**Assigned task**.
The records below hold a stretch from the line with "(417, 52) none" through the line with "[304,113,492,132] the required"; return exactly those lines, ends included, and nothing more.

*** Provided data ***

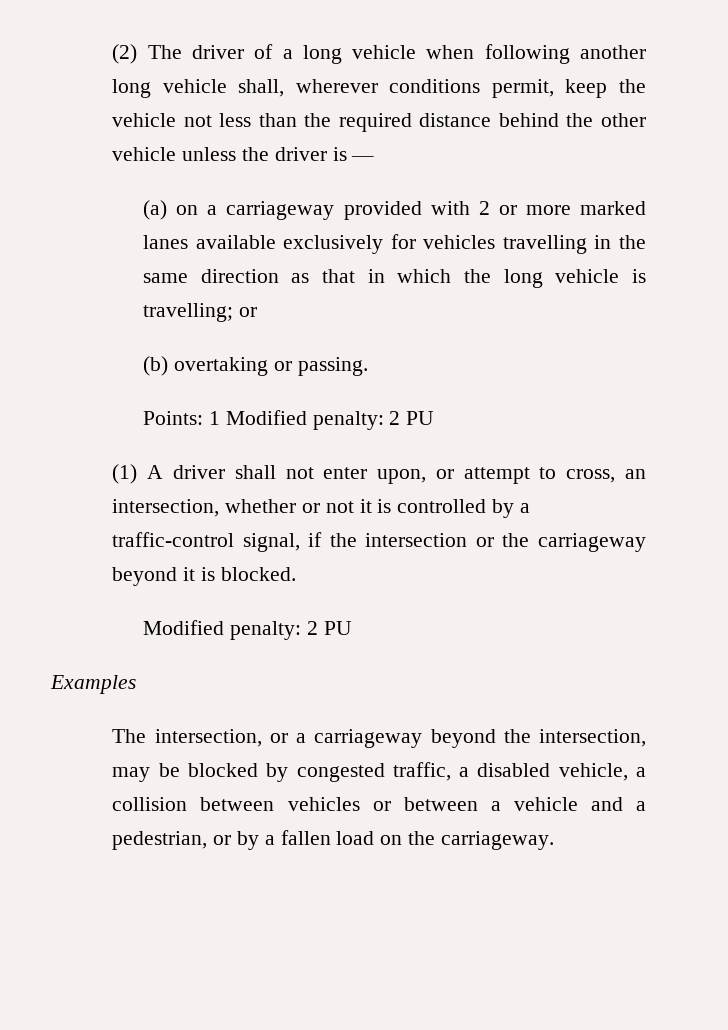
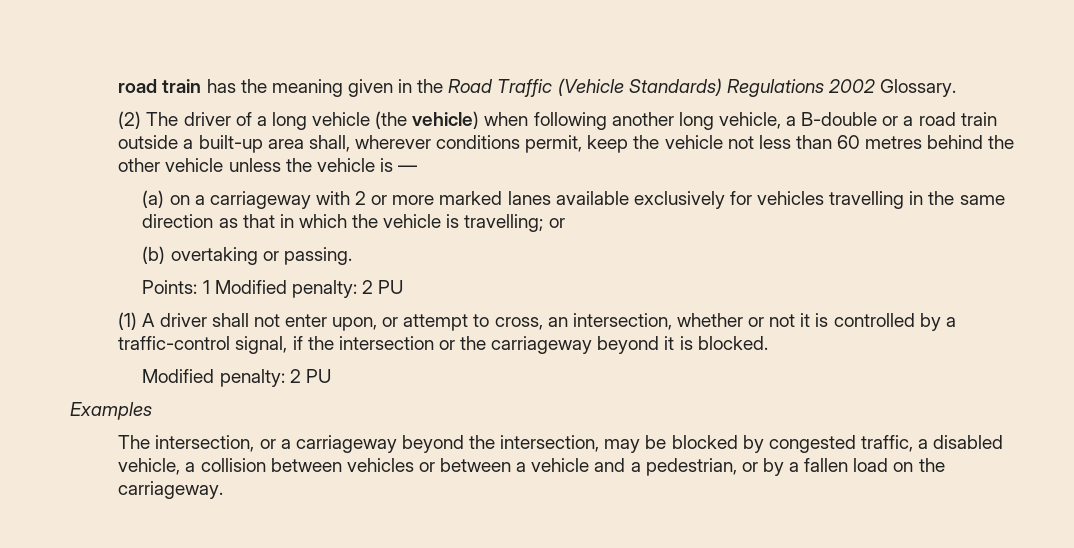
(112, 54) none -> [118,78,957,97] road train has the meaning given in the Road Traffic (Vehicle Standards) Regulations 2002 Glossary. //
(417, 52) none -> [375,111,480,129] (the vehicle)
[162,79,227,93] vehicle -> [718,112,997,129] [118,135,304,153] vehicle, a B-double or a road train outside a built-up area
[304,113,492,132] the required distance -> [837,135,923,149] 60 metres
[274,147,327,161] driver -> [316,158,375,172] vehicle
[343,201,422,220] provided -> (311, 200) none
[503,269,543,288] long -> (379, 221) none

*** End of Provided data ***

**Solution for this problem**.
(417, 52) none -> [375,111,480,129] (the vehicle)
[162,79,227,93] vehicle -> [718,112,997,129] [118,135,304,153] vehicle, a B-double or a road train outside a built-up area
[304,113,492,132] the required distance -> [837,135,923,149] 60 metres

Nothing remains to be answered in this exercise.